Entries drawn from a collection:
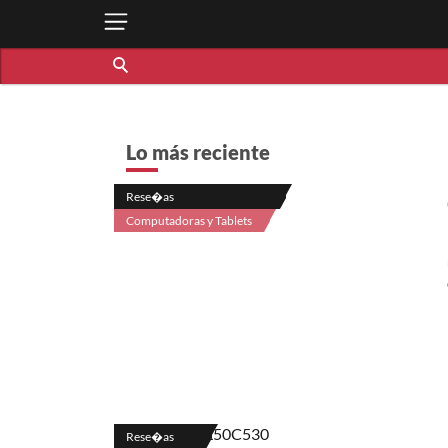
Lo más reciente
Rese�as
Computadoras y Tablets
Rese�as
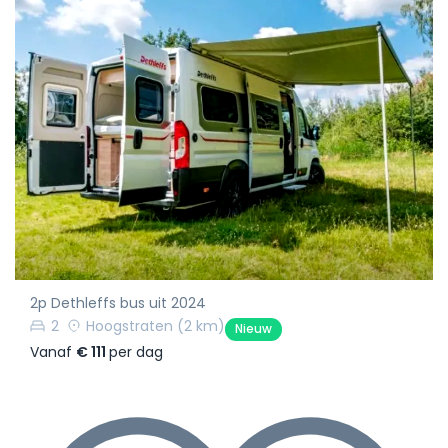
2p Dethleffs bus uit 2024
2
Hoogstraten
(2 km)
Nieuw
Vanaf
€ 111
per dag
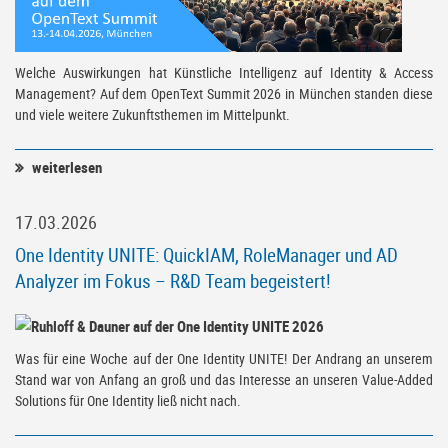
Welche Auswirkungen hat Künstliche Intelligenz auf Identity & Access
Management? Auf dem OpenText Summit 2026 in München standen diese
und viele weitere Zukunftsthemen im Mittelpunkt.
weiterlesen
17.03.2026
One Identity UNITE: QuickIAM, RoleManager und AD
Analyzer im Fokus – R&D Team begeistert!
Was für eine Woche auf der One Identity UNITE! Der Andrang an unserem
Stand war von Anfang an groß und das Interesse an unseren Value-Added
Solutions für One Identity ließ nicht nach.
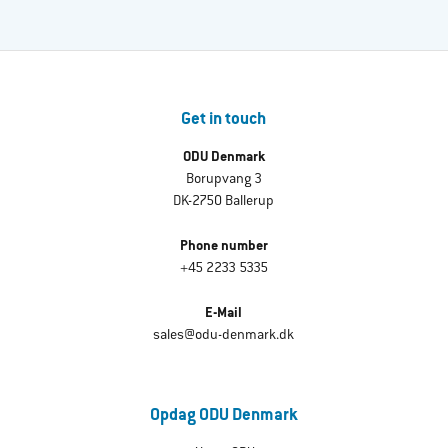
Get in touch
ODU Denmark
Borupvang 3
DK-2750 Ballerup
Phone number
+45 2233 5335
E-Mail
sales@odu-denmark.dk
Opdag ODU Denmark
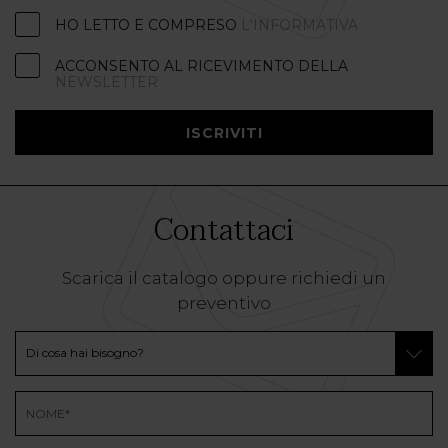
HO LETTO E COMPRESO
L'INFORMATIVA
ACCONSENTO AL RICEVIMENTO DELLA
NEWSLETTER
ISCRIVITI
Contattaci
Scarica il catalogo oppure richiedi un
preventivo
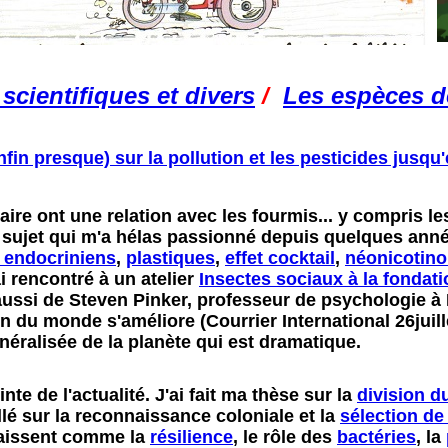
cientifiques et divers
/
Les espèces d
nfin presque) sur la pollution et les pesticides jusqu
ire ont une relation avec les fourmis... y compris l
, sujet qui m'a hélas passionné depuis quelques année
 endocriniens
,
plastiques
,
effet cocktail
,
néonicotino
i rencontré à un atelier
Insectes sociaux à la fondati
s aussi de Steven Pinker, professeur de psychologie à 
ion du monde s'améliore (Courrier International 26juil
généralisée de la planète qui est dramatique.
te de l'actualité. J'ai fait ma thèse sur la
division du
llé sur la reconnaissance coloniale et la
sélection de
raissent comme la
résilience
, le rôle des
bactéries
, la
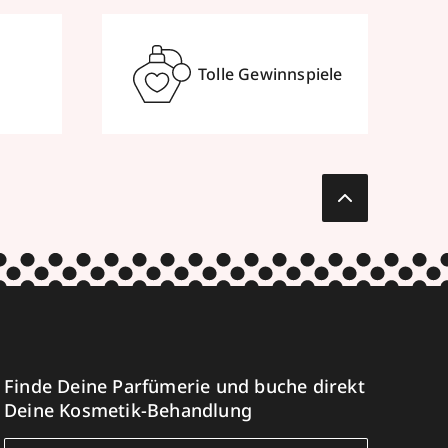
Tolle Gewinnspiele
Finde Deine Parfümerie und buche direkt
Deine Kosmetik-Behandlung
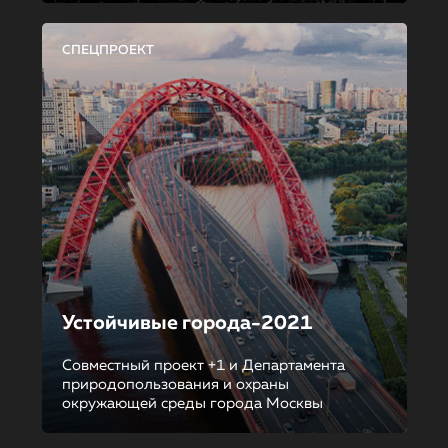
СПЕЦПРОЕКТ
Устойчивые города-2021
Совместный проект +1 и Департамента
природопользования и охраны
окружающей среды города Москвы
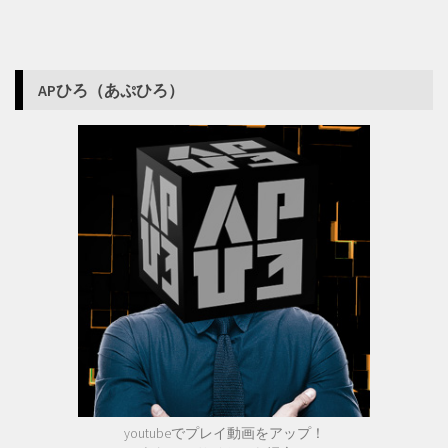
APひろ（あぷひろ）
youtubeでプレイ動画をアップ！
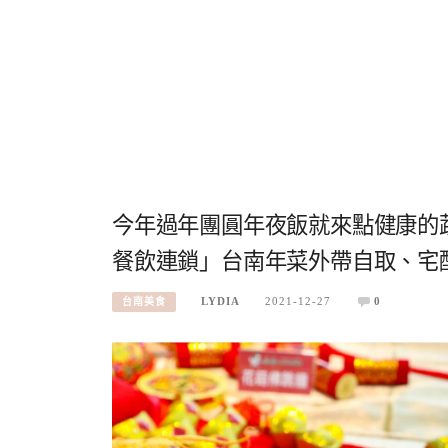
今年過年團圓年夜飯就來點健康的蔬
餐飲連鎖」台南年菜外帶自取、宅
LYDIA
2021-12-27
0
台南美食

▸ **Your task**: Copy every line of text in the records above word for word, leaving out the pictures.

▸ **Task output**:
Lo más reciente
Rese�as
Computadoras y Tablets
Rese�as
2p Dethleffs bus uit 2024
2
Hoogstraten
(2 km)
Nieuw
Vanaf
€ 111
per dag
Welche Auswirkungen hat Künstliche Intelligenz auf Identity & Access
Management? Auf dem OpenText Summit 2026 in München standen diese
und viele weitere Zukunftsthemen im Mittelpunkt.
weiterlesen
17.03.2026
One Identity UNITE: QuickIAM, RoleManager und AD
Analyzer im Fokus – R&D Team begeistert!
Was für eine Woche auf der One Identity UNITE! Der Andrang an unserem
Stand war von Anfang an groß und das Interesse an unseren Value-Added
Solutions für One Identity ließ nicht nach.
Get in touch
ODU Denmark
Borupvang 3
DK-2750 Ballerup
Phone number
+45 2233 5335
E-Mail
sales@odu-denmark.dk
Opdag ODU Denmark
HO LETTO E COMPRESO
L'INFORMATIVA
ACCONSENTO AL RICEVIMENTO DELLA
NEWSLETTER
ISCRIVITI
Contattaci
Scarica il catalogo oppure richiedi un
preventivo
cientifiques et divers
/
Les espèces d
nfin presque) sur la pollution et les pesticides jusqu
ire ont une relation avec les fourmis... y compris l
, sujet qui m'a hélas passionné depuis quelques année
 endocriniens
,
plastiques
,
effet cocktail
,
néonicotino
i rencontré à un atelier
Insectes sociaux à la fondati
s aussi de Steven Pinker, professeur de psychologie à 
ion du monde s'améliore (Courrier International 26juil
généralisée de la planète qui est dramatique.
te de l'actualité. J'ai fait ma thèse sur la
division du
llé sur la reconnaissance coloniale et la
sélection de
raissent comme la
résilience
, le rôle des
bactéries
, la
Tolle Gewinnspiele
Finde Deine Parfümerie und buche direkt
Deine Kosmetik-Behandlung
СПЕЦПРОЕКТ
Устойчивые города-2021
Совместный проект +1 и Департамента
природопользования и охраны
окружающей среды города Москвы
APひろ（あぷひろ）
youtubeでプレイ動画をアップ！
今年過年團圓年夜飯就來點健康的蔬
餐飲連鎖」台南年菜外帶自取、宅
LYDIA
2021-12-27
0
台南美食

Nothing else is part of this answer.